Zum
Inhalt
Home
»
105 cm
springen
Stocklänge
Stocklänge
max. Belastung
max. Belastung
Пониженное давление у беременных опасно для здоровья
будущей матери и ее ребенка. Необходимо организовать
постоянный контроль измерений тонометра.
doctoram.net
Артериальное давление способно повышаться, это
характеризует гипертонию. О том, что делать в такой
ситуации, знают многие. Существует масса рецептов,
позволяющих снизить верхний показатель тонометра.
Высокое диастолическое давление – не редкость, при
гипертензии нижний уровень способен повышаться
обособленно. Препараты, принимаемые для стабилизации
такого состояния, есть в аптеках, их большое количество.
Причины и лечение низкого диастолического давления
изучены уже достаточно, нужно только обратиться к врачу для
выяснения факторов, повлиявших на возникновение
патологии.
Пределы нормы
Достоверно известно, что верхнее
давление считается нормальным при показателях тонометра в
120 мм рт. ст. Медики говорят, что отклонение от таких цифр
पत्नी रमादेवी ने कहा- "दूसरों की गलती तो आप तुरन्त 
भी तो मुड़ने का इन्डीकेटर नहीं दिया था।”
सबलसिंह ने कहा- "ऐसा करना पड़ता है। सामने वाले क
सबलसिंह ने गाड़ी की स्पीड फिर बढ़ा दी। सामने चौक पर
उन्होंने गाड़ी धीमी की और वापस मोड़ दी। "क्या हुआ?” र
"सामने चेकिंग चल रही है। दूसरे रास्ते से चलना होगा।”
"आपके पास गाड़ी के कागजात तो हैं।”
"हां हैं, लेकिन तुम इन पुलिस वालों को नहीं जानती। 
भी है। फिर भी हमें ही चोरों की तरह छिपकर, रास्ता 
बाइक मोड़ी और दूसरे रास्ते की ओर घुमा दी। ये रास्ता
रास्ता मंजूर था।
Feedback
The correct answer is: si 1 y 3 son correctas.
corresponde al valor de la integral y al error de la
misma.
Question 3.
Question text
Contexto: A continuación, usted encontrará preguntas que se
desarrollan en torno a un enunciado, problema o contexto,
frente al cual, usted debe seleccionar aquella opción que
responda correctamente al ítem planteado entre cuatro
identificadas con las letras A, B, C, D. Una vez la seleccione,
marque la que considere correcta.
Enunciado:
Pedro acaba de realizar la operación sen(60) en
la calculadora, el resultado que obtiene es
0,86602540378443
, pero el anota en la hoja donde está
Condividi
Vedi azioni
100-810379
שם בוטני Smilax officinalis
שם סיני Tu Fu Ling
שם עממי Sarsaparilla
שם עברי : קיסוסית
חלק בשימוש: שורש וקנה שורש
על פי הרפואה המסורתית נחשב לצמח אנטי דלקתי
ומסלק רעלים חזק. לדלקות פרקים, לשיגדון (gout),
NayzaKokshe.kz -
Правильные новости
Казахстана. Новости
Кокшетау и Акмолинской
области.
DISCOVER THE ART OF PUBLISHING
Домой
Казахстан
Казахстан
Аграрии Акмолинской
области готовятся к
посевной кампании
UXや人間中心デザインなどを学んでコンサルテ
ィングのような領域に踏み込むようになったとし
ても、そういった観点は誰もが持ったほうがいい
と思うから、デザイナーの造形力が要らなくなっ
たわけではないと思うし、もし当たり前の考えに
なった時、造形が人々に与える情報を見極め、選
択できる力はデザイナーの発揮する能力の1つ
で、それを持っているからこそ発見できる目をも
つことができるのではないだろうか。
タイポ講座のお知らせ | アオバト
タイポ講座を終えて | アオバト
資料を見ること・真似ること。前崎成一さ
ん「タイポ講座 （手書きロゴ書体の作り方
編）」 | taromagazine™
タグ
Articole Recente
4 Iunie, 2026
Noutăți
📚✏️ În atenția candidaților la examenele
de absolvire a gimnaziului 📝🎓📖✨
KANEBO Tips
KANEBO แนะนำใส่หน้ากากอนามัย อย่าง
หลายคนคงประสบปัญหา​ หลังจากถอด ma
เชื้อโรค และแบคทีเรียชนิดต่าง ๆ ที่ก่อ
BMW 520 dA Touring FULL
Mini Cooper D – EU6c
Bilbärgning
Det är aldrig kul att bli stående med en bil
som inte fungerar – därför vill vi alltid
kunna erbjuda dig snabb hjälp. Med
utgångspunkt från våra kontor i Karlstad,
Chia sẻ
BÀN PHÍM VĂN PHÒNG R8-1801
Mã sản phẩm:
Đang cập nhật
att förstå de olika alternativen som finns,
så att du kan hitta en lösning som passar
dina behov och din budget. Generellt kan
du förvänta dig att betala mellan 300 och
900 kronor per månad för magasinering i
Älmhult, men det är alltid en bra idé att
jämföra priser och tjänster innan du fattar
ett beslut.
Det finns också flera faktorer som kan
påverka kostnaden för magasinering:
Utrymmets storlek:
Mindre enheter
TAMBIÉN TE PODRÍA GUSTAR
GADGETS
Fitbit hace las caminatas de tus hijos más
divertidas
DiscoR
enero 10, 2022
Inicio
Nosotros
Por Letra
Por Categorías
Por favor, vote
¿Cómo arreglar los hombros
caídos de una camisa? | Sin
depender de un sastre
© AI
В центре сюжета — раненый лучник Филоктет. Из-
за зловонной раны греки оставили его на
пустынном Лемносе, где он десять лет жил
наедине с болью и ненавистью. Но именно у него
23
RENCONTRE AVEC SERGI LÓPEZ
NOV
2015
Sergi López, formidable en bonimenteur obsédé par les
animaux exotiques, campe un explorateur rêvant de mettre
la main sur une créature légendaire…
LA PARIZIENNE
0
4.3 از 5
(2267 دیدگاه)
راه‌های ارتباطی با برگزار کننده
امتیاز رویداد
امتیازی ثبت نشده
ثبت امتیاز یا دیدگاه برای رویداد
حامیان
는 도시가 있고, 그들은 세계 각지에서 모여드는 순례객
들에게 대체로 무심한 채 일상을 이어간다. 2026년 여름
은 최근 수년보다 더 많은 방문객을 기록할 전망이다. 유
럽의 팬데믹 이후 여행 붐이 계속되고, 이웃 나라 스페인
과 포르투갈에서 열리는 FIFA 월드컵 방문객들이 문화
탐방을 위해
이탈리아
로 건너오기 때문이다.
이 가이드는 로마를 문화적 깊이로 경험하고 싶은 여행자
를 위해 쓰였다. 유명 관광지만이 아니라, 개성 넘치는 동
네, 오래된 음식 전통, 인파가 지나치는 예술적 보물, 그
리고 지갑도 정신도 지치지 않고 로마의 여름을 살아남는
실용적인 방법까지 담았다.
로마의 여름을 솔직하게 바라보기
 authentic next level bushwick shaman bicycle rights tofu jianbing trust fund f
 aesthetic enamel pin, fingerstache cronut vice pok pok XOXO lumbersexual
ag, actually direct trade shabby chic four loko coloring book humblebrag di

■ **EXERCISE BRIEF**
Reproduce the data above without any changes, beginning with its first line and stopping after the line that contains "पत्नी रमादेवी ने".

■ **EXPECTED ANSWER**
Zum
Inhalt
Home
»
105 cm
springen
Stocklänge
Stocklänge
max. Belastung
max. Belastung
Пониженное давление у беременных опасно для здоровья
будущей матери и ее ребенка. Необходимо организовать
постоянный контроль измерений тонометра.
doctoram.net
Артериальное давление способно повышаться, это
характеризует гипертонию. О том, что делать в такой
ситуации, знают многие. Существует масса рецептов,
позволяющих снизить верхний показатель тонометра.
Высокое диастолическое давление – не редкость, при
гипертензии нижний уровень способен повышаться
обособленно. Препараты, принимаемые для стабилизации
такого состояния, есть в аптеках, их большое количество.
Причины и лечение низкого диастолического давления
изучены уже достаточно, нужно только обратиться к врачу для
выяснения факторов, повлиявших на возникновение
патологии.
Пределы нормы
Достоверно известно, что верхнее
давление считается нормальным при показателях тонометра в
120 мм рт. ст. Медики говорят, что отклонение от таких цифр
पत्नी रमादेवी ने कहा- "दूसरों की गलती तो आप तुरन्त 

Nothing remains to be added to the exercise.